Search the data for "changes". Each line containing it is to be copied.

Transcribed page contents
=======

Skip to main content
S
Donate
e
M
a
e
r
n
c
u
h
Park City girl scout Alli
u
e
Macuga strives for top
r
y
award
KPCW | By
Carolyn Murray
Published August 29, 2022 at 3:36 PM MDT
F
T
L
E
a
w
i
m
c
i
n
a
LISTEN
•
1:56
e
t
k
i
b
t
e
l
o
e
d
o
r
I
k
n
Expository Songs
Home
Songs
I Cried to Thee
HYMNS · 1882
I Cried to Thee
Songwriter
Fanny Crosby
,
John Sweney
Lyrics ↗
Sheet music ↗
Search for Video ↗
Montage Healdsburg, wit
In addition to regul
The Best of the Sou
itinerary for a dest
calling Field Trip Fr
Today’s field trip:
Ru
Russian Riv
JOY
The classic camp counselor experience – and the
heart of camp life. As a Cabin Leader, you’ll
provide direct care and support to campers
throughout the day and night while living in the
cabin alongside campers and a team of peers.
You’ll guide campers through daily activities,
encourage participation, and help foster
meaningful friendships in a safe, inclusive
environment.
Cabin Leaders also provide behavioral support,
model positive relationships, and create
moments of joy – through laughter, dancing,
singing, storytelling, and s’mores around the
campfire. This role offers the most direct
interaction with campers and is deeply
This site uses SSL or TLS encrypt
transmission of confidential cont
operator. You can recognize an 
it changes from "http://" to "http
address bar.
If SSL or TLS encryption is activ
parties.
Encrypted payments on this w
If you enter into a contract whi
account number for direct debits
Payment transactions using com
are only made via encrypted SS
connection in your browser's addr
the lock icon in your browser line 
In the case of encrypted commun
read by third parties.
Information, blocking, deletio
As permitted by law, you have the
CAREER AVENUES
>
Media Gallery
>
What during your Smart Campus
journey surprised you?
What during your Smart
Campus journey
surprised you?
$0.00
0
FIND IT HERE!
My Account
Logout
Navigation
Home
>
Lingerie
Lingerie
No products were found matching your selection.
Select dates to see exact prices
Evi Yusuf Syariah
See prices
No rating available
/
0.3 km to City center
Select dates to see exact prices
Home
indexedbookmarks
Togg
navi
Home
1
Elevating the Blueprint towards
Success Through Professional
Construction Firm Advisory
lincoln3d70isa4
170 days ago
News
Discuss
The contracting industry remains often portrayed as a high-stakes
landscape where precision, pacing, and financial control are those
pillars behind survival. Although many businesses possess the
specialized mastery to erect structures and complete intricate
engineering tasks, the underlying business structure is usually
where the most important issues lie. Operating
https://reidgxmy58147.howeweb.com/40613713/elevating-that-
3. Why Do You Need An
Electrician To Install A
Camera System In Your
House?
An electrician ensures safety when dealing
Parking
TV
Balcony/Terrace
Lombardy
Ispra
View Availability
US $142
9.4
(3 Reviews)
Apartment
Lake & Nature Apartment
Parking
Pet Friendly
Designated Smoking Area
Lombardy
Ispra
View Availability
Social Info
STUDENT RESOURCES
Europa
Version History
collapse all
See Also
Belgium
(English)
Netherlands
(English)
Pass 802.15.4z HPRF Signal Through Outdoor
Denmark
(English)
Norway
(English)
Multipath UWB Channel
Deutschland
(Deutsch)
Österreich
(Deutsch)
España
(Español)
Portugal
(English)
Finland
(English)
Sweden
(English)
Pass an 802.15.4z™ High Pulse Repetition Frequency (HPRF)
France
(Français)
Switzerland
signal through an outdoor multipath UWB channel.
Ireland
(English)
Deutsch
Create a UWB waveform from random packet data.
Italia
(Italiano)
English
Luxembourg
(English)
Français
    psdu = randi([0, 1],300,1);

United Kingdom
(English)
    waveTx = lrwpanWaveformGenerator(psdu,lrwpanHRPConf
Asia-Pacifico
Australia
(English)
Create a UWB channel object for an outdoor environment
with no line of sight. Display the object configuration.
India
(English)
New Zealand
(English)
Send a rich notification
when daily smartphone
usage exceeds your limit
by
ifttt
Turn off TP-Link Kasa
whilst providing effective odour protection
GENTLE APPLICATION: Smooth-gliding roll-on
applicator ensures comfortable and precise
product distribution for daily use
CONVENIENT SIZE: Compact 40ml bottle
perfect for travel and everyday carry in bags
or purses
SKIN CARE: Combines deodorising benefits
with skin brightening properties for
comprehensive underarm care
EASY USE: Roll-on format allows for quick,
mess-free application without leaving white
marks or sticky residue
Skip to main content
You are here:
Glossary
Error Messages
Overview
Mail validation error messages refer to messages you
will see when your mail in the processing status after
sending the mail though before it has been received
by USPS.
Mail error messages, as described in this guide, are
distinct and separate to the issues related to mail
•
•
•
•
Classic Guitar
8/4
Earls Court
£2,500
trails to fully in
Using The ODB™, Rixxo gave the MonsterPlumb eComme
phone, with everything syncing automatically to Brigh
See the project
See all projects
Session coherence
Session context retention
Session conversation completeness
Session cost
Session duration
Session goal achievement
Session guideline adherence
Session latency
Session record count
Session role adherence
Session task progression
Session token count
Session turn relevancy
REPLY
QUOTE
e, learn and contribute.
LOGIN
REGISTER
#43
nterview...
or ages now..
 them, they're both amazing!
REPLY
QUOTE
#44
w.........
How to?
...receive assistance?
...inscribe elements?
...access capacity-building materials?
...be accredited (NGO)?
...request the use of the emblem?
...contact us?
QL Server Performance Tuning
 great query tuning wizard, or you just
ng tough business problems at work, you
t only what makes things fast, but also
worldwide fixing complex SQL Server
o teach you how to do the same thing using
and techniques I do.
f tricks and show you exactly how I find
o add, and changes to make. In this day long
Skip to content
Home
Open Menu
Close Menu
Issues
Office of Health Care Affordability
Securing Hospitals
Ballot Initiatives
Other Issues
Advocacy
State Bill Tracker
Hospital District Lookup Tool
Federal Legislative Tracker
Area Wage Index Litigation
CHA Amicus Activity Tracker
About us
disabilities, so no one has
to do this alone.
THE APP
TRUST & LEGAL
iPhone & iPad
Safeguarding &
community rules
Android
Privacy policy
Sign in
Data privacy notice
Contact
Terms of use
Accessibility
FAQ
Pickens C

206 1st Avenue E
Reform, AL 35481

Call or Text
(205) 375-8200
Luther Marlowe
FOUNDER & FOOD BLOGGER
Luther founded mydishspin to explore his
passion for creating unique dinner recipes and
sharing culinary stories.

=======

Task response:
it changes from "http://" to "http
o add, and changes to make. In this day long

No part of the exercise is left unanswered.